Superior Court of Pennsylvania

February 10, 2014

IN THE INTEREST OF: C.T., A MINOR, ADJUDICATED DEPENDENT
v.
APPEAL OF: S.S., NATURAL MOTHER, Appellant

NON-PRECEDENTIAL DECISION

Appeal from the Order, July 1, 2013, in the Court of Common Pleas of Erie County Civil Division at No. 11 OF 2012

BEFORE: FORD ELLIOTT, P.J.E., OTT AND WECHT, JJ.

MEMORANDUM

FORD ELLIOTT, P.J.E.

S.S. ("Mother"), the mother of the subject dependent child, C.T. ("Child") born in March of 2003, appeals the permanency review order dated July 1, 2013, and entered on July 3, 2013, changing the permanency placement goal for Child to Permanent Legal Custody ("PLC"), [1] pursuant to Section 6351(f.1)(3) of the Juvenile Act, 42 Pa.C.S.A. § 6351(f.1)(3). In the order, the trial court further directed that legal and physical custody would remain with the Erie County Children and Youth Services Agency ("OCY"), and placement of Child would remain in foster care (kinship) with A.S., his maternal uncle ("Maternal Uncle"). We affirm and grant the motion to withdraw as counsel, pursuant to Anders v. California, 386 U.S. 738 (1967).

The record in this matter reflects the following. Based on an allegation of inappropriate sexual behavior of Child toward his sister, on February 9, 2012, OCY filed a motion for emergency protective custody. On February 10, 2012, OCY filed a dependency petition with regard to Child. On February 10, 2012, the juvenile hearing master held a shelter care hearing.

The testimony at the shelter care hearing established that Child came into care because he engaged in sexual acts with his then four-year-old sister, by having her perform oral sex on him. (Notes of testimony, 2/10/12 at 6-7, 10.) Mother was unable to deal with the issues in a constructive fashion, denying OCY access to her home, and stating that it was "none of [OCY's] business." (Id. at 7.) After Mother learned about the sexual activity, she struck Child and screamed obscenities at him, and demanded OCY take Child, because she did not want him. (Id. at 11-12.) Further, the master found it significant that Mother was aware that her family had an open case with OCY on an informal basis for lack of supervision, yet did not notify OCY of the allegations against Child, and initially refused to receive any assistance with the problem. (Master's recommendation for shelter care, 2/13/12; Master's amended recommendation for adjudication and disposition, 6/8/12.) (See notes of testimony, 2/10/12 at 9.) On February 13, 2012, a juvenile hearing master recommended shelter care for Child. The trial court entered a shelter care order on that same date.

• [Required action 1]
Decide whether each statement below agrees with the court memorandum. For each, answer yes or no and quote the deciding words of the memorandum.
(a) The juvenile hearing master held the shelter care hearing on February 10, 2012.
(b) Child was placed in kinship foster care with his maternal aunt.
(c) Mother promptly notified OCY of the allegations against Child.
• [Required action 2] Please reproduce the part of the court memorandum starting with "BEFORE: FORD ELLIOTT, P.J.E., OTT" and going on through "U.S. 738 (1967).".
• [Required action 3] According to the court memorandum, which court issued the order under appeal?

• [Stored data]

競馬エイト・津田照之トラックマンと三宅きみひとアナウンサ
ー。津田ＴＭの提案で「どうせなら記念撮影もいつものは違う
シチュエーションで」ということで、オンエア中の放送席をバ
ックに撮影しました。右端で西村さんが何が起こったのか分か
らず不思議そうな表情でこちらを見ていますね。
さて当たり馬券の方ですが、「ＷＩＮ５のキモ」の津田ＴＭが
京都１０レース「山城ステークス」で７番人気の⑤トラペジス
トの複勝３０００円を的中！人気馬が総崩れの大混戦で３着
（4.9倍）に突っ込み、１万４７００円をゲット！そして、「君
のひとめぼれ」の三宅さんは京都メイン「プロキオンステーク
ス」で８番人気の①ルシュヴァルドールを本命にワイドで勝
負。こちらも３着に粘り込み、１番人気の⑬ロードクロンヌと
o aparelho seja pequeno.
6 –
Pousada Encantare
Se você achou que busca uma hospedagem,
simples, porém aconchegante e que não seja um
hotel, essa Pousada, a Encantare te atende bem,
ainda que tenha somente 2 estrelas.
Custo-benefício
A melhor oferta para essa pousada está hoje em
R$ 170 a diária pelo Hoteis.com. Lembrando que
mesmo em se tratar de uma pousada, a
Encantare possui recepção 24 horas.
* * *
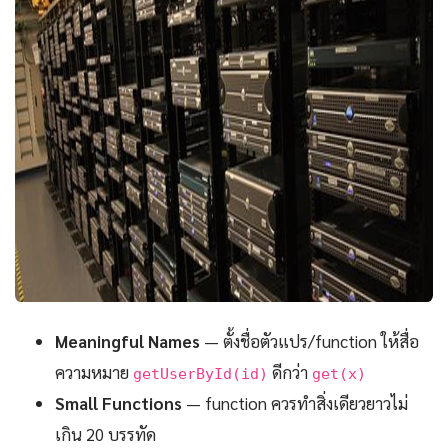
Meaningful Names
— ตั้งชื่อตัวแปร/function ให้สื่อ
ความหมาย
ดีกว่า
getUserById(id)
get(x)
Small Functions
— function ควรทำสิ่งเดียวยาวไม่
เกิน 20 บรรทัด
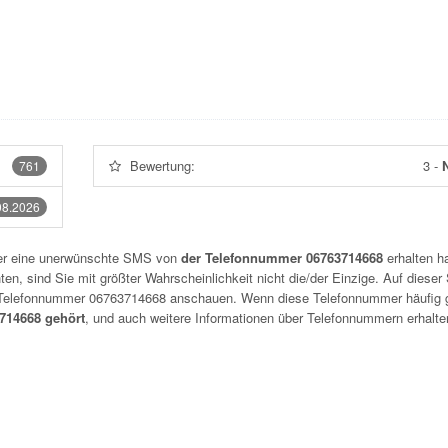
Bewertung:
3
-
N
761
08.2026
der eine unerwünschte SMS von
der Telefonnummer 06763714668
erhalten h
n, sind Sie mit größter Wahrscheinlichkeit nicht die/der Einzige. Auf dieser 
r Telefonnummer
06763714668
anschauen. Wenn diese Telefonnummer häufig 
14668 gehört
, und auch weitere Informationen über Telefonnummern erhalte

• [Task output 1]
(a) Yes: "On February 10, 2012, the juvenile hearing master held a shelter care hearing."
(b) No: "placement of Child would remain in foster care (kinship) with A.S., his maternal uncle"
(c) No: "did not notify OCY of the allegations against Child"

• [Task output 2]
BEFORE: FORD ELLIOTT, P.J.E., OTT AND WECHT, JJ.

MEMORANDUM

FORD ELLIOTT, P.J.E.

S.S. ("Mother"), the mother of the subject dependent child, C.T. ("Child") born in March of 2003, appeals the permanency review order dated July 1, 2013, and entered on July 3, 2013, changing the permanency placement goal for Child to Permanent Legal Custody ("PLC"), [1] pursuant to Section 6351(f.1)(3) of the Juvenile Act, 42 Pa.C.S.A. § 6351(f.1)(3). In the order, the trial court further directed that legal and physical custody would remain with the Erie County Children and Youth Services Agency ("OCY"), and placement of Child would remain in foster care (kinship) with A.S., his maternal uncle ("Maternal Uncle"). We affirm and grant the motion to withdraw as counsel, pursuant to Anders v. California, 386 U.S. 738 (1967).

• [Task output 3] The Court of Common Pleas of Erie County, Civil Division.